(MONEY Magazine) – How to Make a Service Rep Keep His Word
Q Before I signed up for AT&T Yahoo High Speed Internet service last year, I was assured that if we moved out of the service area, the termination fee on our contract wouldn't apply. We did move and, sure enough, my final bill came with a $200 service fee on it. What gives? --Matt Dykhouse, Spokane
ANSWER Hey, you tried. When you signed on with the ISP, you talked to someone you describe as a "very helpful representative" and explained that you were thinking of moving. You asked whether you'd be penalized if you moved out of the service range and had to cancel. You were told there'd be no problem--and no fee.
You then closed your account 11 months into a 12-month contract. But wouldn't you know it, a $200 charge showed up. When you called AT&T's billing center, you were told that nothing could be done. The killer: Keeping the service would have cost you just $14.99 for the remaining month.

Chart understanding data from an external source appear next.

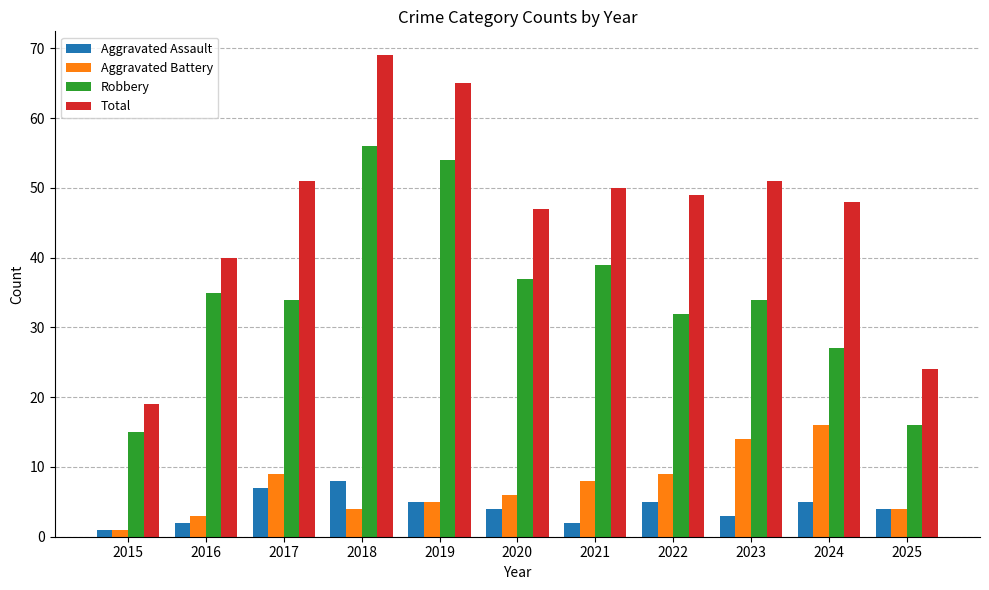

Reading left to right, what are all the values shown in this chart?

Aggravated Assault: 1	2	7	8	5	4	2	5	3	5	4
Aggravated Battery: 1	3	9	4	5	6	8	9	14	16	4
Robbery: 15	35	34	56	54	37	39	32	34	27	16
Total: 19	40	51	69	65	47	50	49	51	48	24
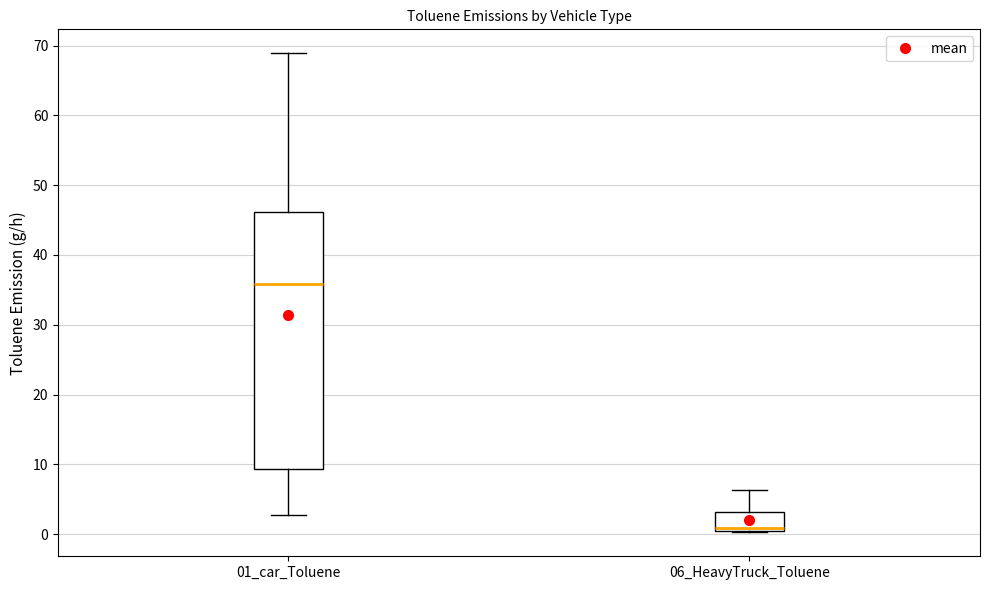

Reading left to right, read every box against the y-axis: the position of its median line, the range the box covers, and the ends of its whiskers. The values are not printed on the chart, so give them approximately, as read against the axis.

01_car_Toluene: median 36, box 9 to 46, whiskers 3 to 69
06_HeavyTruck_Toluene: median 1, box 0 to 3, whiskers 0 to 6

Turns out you were misinformed from the get-go. You signed up for a promotional rate with a very specific contract. According to the fine print, there's no waiving that early-termination fee. This was stated in the terms and conditions that flashed by when you installed the service's software on your computer (the parts where most people click "I accept" and "Next" without reading them). The hassle might have been tempered if you had asked the rep to show you the information you missed--either on the terms-and-conditions screen or in the paperwork that was mailed to you after you signed up. Remember, they're fielding questions on a lot of deals with different conditions.
Once we told the company about the crossed wires, it credited the penalty fee to you. "He was given misinformation, and he made decisions based on that," says AT&T spokesman Michael Coe. "We're very sorry that that happened." We wonder whether you would have reached the same happy result on your own. Next time ask the rep to make a note on your account confirming what you were told--and have the note read back to you.
TIP When talking to service reps, ask them to make a note on your account confirming anything you've been told, particularly about terms and conditions. It takes the "he said, she said" out of the equation because a supervisor can read the history.